Un entrepôt oublié avec 2.750 tonnes de nitrate d’ammonium dans le port. C'est le point de départ présumé des deux explosions meurtrières de Beyrouth. Le port est un lieu fortement symbolique puisqu'il incarne à la fois l'économie du Liban, grâce aux huit millions de tonnes de marchandises qui y transitent chaque année, mais aussi une plaque tournante du marché noir et de la contrebande, symbole de la corruption.

"Le port, c'est surtout le Hezbollah"

Un chef d'entreprise le confirme, les pots-de-vins y sont réguliers pour faire disparaître les taxes douanières. En particulier, parce que la gestion du port a été confiée à un groupe privé. Selon Rabih El Chaer, avocat et dirigeant de l'ONG anticorruption Sakker El Dekkene, (ferme l'épicerie), l'Etat libanais "est infiltré par des mafias qui mettent leurs mains sur des secteurs particuliers".

Dans le cas du port, "c'est surtout le Hezbollah" qui est aux manettes, comme l'explique Rabih El Chaer. Le parti politique, proche de l'Iran, est considéré comme une organisation terroriste par les Etats-Unis. "C'est très stratégique pour faire passer ses armes et ses munitions et alimenter ce que le Hezbollah appelle sa résistance". Saad Hariri, Premier ministre libanais jusqu'en janvier 2020, s'était d'ailleurs rendu en septembre dernier pour promettre un meilleur contrôle des docks. 

La contestation ravivée par la tragédie

Depuis le drame, la grogne monte au Liban à l'encontre de la classe politique, jugée responsable de l'état du pays.

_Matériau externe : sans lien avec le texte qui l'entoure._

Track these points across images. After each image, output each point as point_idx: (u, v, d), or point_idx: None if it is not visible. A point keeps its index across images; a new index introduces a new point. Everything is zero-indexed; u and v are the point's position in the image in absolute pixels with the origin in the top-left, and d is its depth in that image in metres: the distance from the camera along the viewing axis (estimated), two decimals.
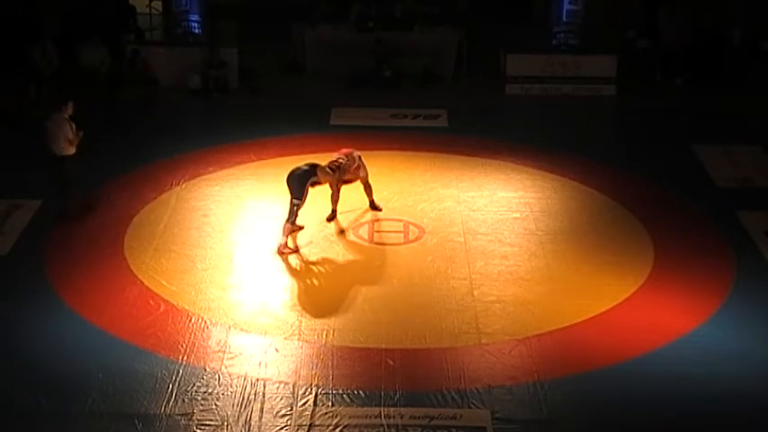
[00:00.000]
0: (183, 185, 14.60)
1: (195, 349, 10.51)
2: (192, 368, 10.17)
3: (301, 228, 12.98)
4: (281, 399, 9.72)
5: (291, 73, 20.44)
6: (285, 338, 10.77)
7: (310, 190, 12.71)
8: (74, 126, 13.07)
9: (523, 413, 9.53)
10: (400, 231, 13.34)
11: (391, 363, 10.31)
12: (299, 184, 12.57)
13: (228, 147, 16.07)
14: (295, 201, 12.53)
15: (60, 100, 13.19)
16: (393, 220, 13.56)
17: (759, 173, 15.50)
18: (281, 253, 12.52)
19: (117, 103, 18.19)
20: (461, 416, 9.46)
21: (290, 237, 12.71)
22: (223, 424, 9.35)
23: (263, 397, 9.74)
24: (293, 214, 12.56)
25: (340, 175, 13.11)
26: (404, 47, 20.10)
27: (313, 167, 12.70)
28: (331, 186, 13.14)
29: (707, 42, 19.86)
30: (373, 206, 13.75)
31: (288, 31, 20.84)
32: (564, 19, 20.43)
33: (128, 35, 20.30)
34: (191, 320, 11.06)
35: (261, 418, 9.45)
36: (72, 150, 13.10)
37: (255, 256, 12.62)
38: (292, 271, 12.29)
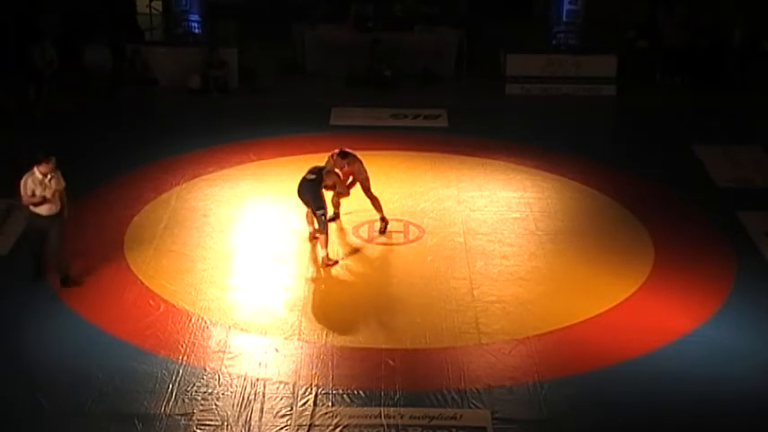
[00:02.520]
0: (183, 185, 14.60)
1: (195, 349, 10.51)
2: (191, 368, 10.17)
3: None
4: (281, 399, 9.72)
5: (291, 73, 20.44)
6: (285, 338, 10.77)
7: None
8: (33, 186, 11.37)
9: (523, 413, 9.53)
10: (400, 231, 13.33)
11: (391, 363, 10.31)
12: (313, 194, 12.37)
13: (228, 147, 16.07)
14: (318, 212, 12.31)
15: (40, 157, 11.43)
16: (393, 220, 13.53)
17: (759, 173, 15.51)
18: (326, 265, 12.31)
19: (117, 102, 18.27)
20: (461, 416, 9.46)
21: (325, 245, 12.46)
22: (223, 424, 9.35)
23: (263, 397, 9.74)
24: (323, 224, 12.32)
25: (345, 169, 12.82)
26: (404, 47, 20.10)
27: (318, 174, 12.46)
28: (337, 186, 12.81)
29: (707, 42, 19.87)
30: (383, 224, 13.25)
31: (288, 31, 20.84)
32: (564, 19, 20.40)
33: (127, 35, 20.25)
34: (191, 320, 11.06)
35: (261, 418, 9.45)
36: (34, 210, 11.48)
37: (255, 256, 12.61)
38: (292, 271, 12.29)
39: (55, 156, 11.44)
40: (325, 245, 12.35)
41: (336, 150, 12.92)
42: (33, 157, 11.45)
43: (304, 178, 12.50)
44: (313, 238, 12.81)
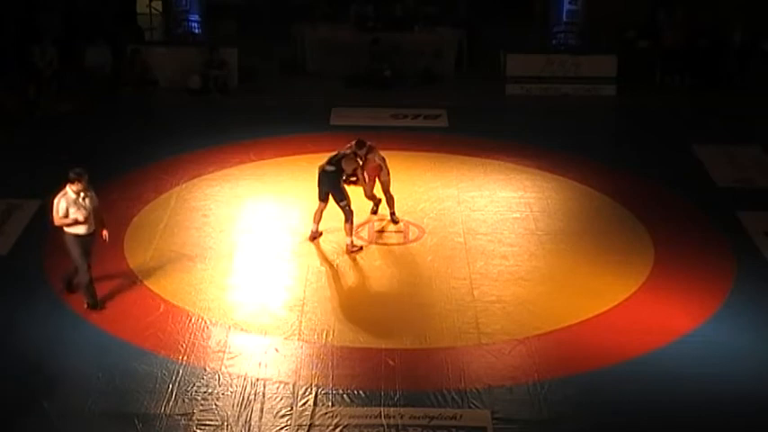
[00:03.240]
0: (183, 185, 14.60)
1: (195, 349, 10.51)
2: (192, 368, 10.16)
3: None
4: (281, 399, 9.72)
5: (291, 73, 20.45)
6: (285, 338, 10.77)
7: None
8: (67, 205, 10.80)
9: (523, 413, 9.53)
10: (400, 231, 13.34)
11: (391, 363, 10.31)
12: (334, 186, 12.50)
13: (228, 147, 16.07)
14: (342, 203, 12.48)
15: (72, 175, 10.82)
16: None
17: (759, 173, 15.51)
18: (350, 252, 12.53)
19: (117, 102, 18.28)
20: (461, 416, 9.46)
21: (354, 236, 12.74)
22: (223, 424, 9.35)
23: (263, 397, 9.74)
24: (348, 214, 12.49)
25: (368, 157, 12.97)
26: (404, 47, 20.12)
27: (338, 164, 12.55)
28: (357, 175, 12.94)
29: (707, 42, 19.87)
30: (394, 218, 13.50)
31: (288, 31, 20.85)
32: (564, 19, 20.45)
33: (127, 35, 20.26)
34: (191, 320, 11.06)
35: (261, 418, 9.45)
36: (74, 230, 10.92)
37: (255, 255, 12.62)
38: (292, 271, 12.29)
39: (88, 173, 10.91)
40: (350, 233, 12.55)
41: (353, 141, 13.05)
42: (66, 175, 10.85)
43: (323, 170, 12.60)
44: (314, 238, 12.83)
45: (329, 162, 12.62)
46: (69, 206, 10.80)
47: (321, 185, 12.63)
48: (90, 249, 11.12)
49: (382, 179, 13.28)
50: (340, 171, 12.56)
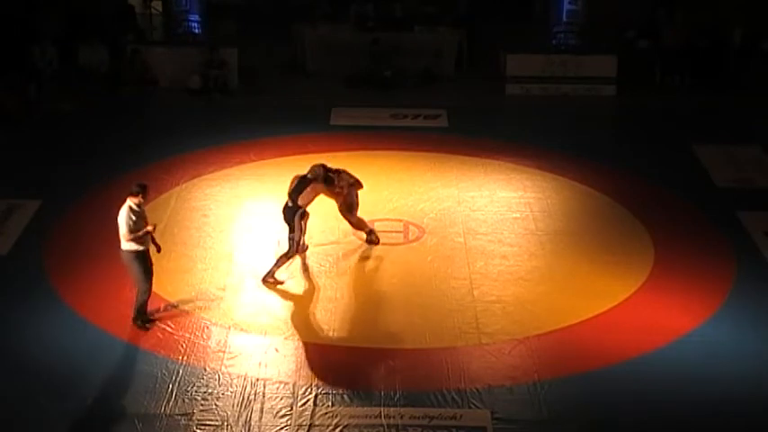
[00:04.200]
0: (183, 185, 14.60)
1: (195, 349, 10.51)
2: (191, 368, 10.17)
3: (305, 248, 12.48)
4: (281, 399, 9.72)
5: (291, 73, 20.45)
6: (285, 338, 10.77)
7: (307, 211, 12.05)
8: (135, 219, 10.51)
9: (523, 413, 9.53)
10: (400, 231, 13.33)
11: (391, 363, 10.31)
12: (289, 220, 11.90)
13: (228, 147, 16.07)
14: (289, 235, 11.88)
15: (135, 189, 10.61)
16: (393, 220, 13.55)
17: (759, 173, 15.51)
18: (264, 281, 11.85)
19: (117, 102, 18.28)
20: (461, 416, 9.46)
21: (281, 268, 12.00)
22: (223, 424, 9.35)
23: (263, 397, 9.74)
24: (291, 248, 11.89)
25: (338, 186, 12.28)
26: (404, 47, 20.12)
27: (295, 200, 11.83)
28: (331, 195, 12.34)
29: (707, 42, 19.88)
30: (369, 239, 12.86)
31: (288, 31, 20.85)
32: (564, 19, 20.44)
33: (127, 35, 20.25)
34: (191, 320, 11.06)
35: (261, 418, 9.45)
36: (137, 246, 10.60)
37: (255, 256, 12.61)
38: (292, 271, 12.27)
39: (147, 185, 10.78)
40: (278, 266, 11.88)
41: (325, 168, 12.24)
42: (128, 189, 10.64)
43: (286, 202, 11.97)
44: (301, 251, 12.41)
45: (290, 196, 11.88)
46: (138, 220, 10.52)
47: (283, 214, 12.01)
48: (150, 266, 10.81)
49: (347, 201, 12.45)
50: (296, 208, 11.86)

Sur Europe 1, le photojournaliste Maher Attar s'est dit en proie à "une colère sourde contre cette classe politique corrompue, pourrie, incompétente, qui se passe le pouvoir depuis des générations".

Un journaliste libanais connu, Marcel Ghanem, dont l'émission télévisée bénéficie d'une large audience, a quant à lui lancé : "Partez tous ! (...) Vous êtes corrompus, négligents, destructeurs, immoraux. Vous êtes des lâches. C'est votre lâcheté et votre négligence qui ont tué les gens". C'est dans ce contexte que le président Emmanuel Macron se rend à Beyrouth, jeudi, pour rencontrer "l'ensemble des acteurs politiques".